**Job:**
Update the entries below by replacing every occurrence of "chart" with "graph" and leaving all other text unchanged. Omit the pictures from your answer.

----- Extracted entries -----

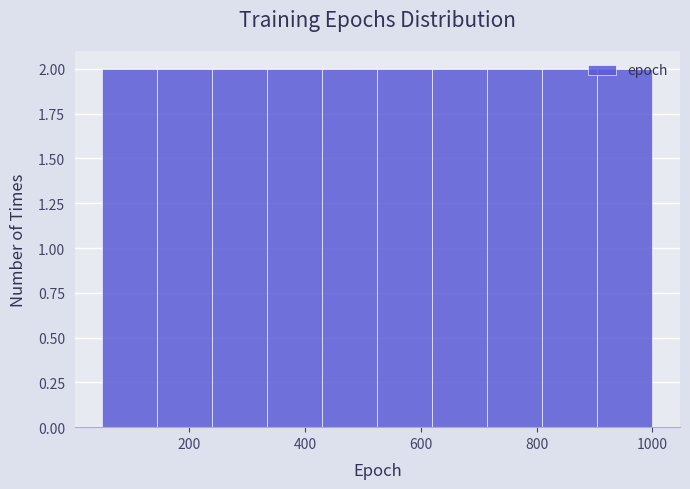

Reading left to right, list every bar in this chart as the range it spans on the x-axis followed by its height. Neither the bar edges nor the heights are printed on the chart, so give them approximately, as read against the axes.

50 to 145: 2
145 to 240: 2
240 to 335: 2
335 to 430: 2
430 to 525: 2
525 to 620: 2
620 to 715: 2
715 to 810: 2
810 to 905: 2
905 to 1000: 2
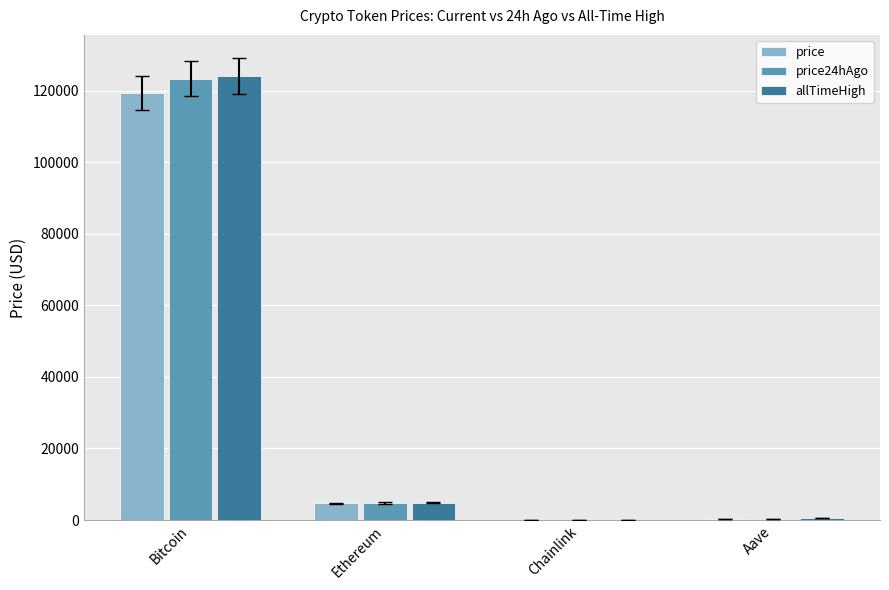

What is the greatest value displayed?

124128.0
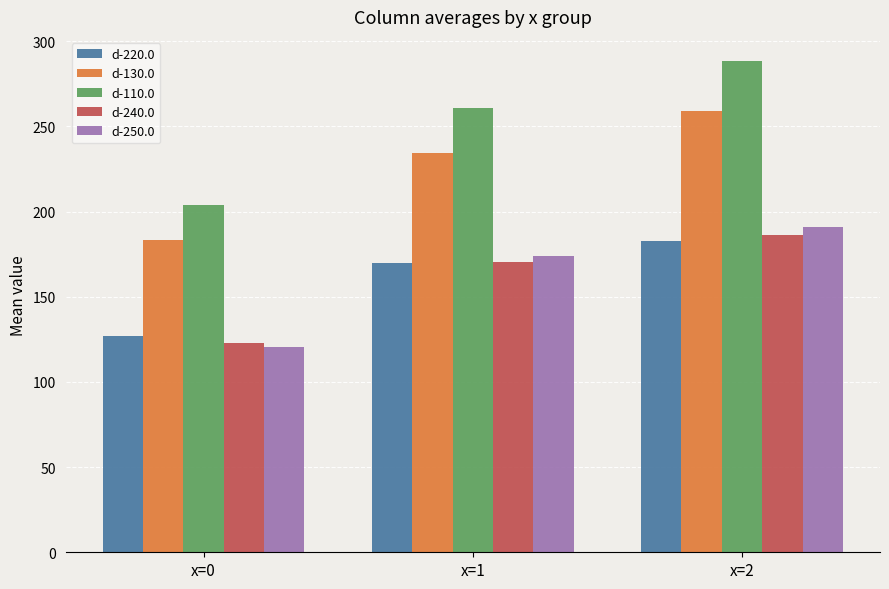

What value does the d-110.0 series have at x=1?

260.6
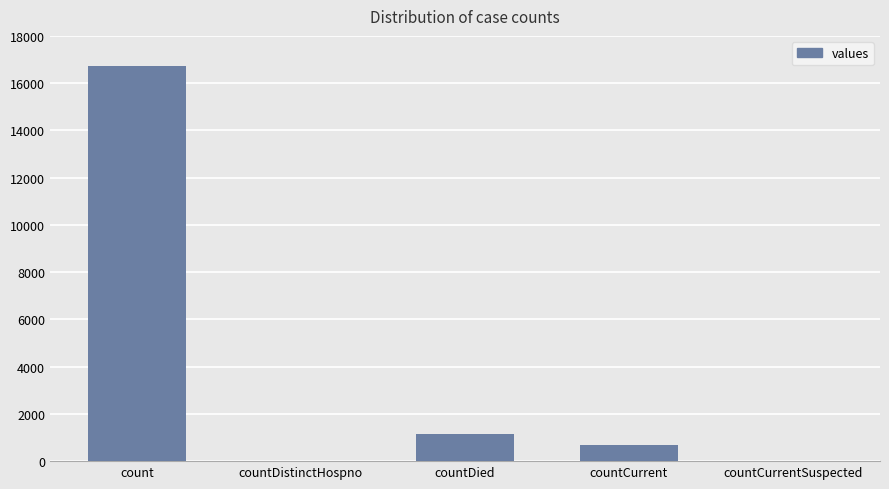

What is the maximum value shown in the chart?

16729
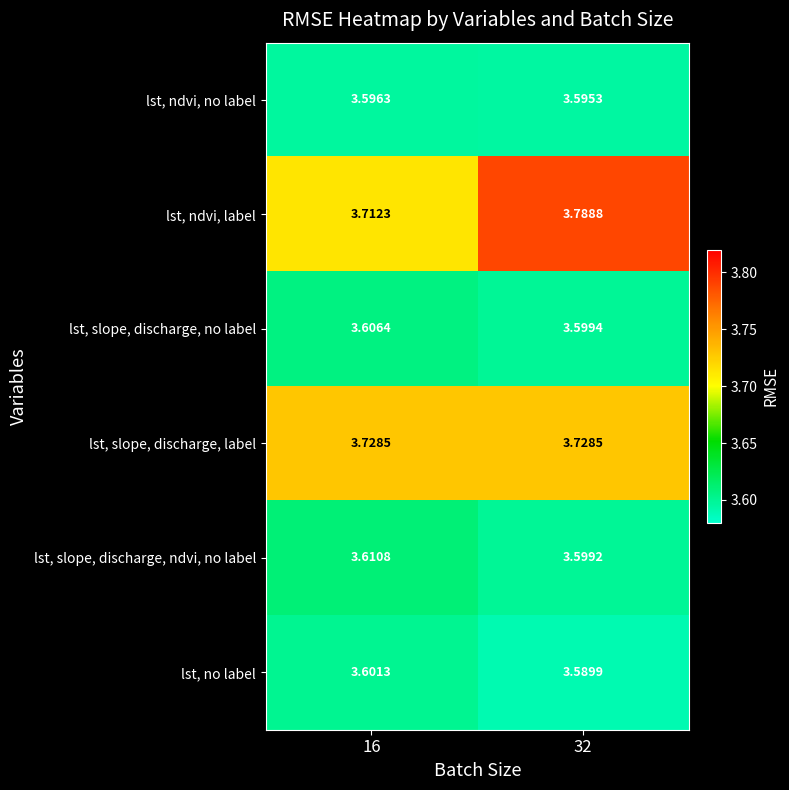

Rank the series at 32 from highest to lowest value.

lst, ndvi, label, lst, slope, discharge, label, lst, slope, discharge, no label, lst, slope, discharge, ndvi, no label, lst, ndvi, no label, lst, no label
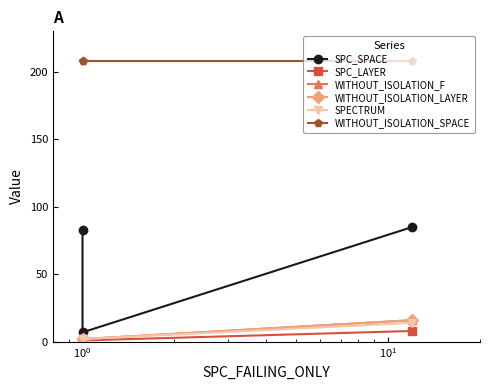

What is the highest value of the SPECTRUM series?

14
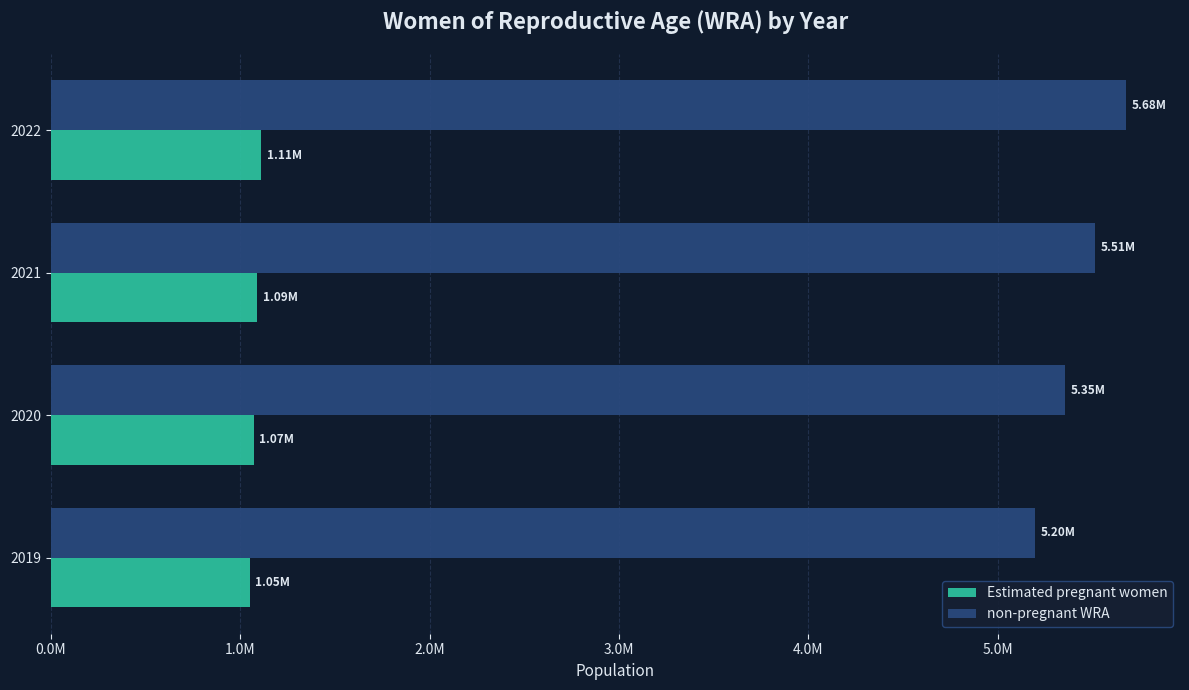

Rank the series by their average value, from lowest to highest.

Estimated pregnant women, non-pregnant WRA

-----

**Task solution:**
Reading left to right, list every bar in this graph as the range it spans on the x-axis followed by its height. Neither the bar edges nor the heights are printed on the graph, so give them approximately, as read against the axes.

50 to 145: 2
145 to 240: 2
240 to 335: 2
335 to 430: 2
430 to 525: 2
525 to 620: 2
620 to 715: 2
715 to 810: 2
810 to 905: 2
905 to 1000: 2

What is the greatest value displayed?

124128.0

What value does the d-110.0 series have at x=1?

260.6

What is the maximum value shown in the graph?

16729

Rank the series at 32 from highest to lowest value.

lst, ndvi, label, lst, slope, discharge, label, lst, slope, discharge, no label, lst, slope, discharge, ndvi, no label, lst, ndvi, no label, lst, no label

What is the highest value of the SPECTRUM series?

14

Rank the series by their average value, from lowest to highest.

Estimated pregnant women, non-pregnant WRA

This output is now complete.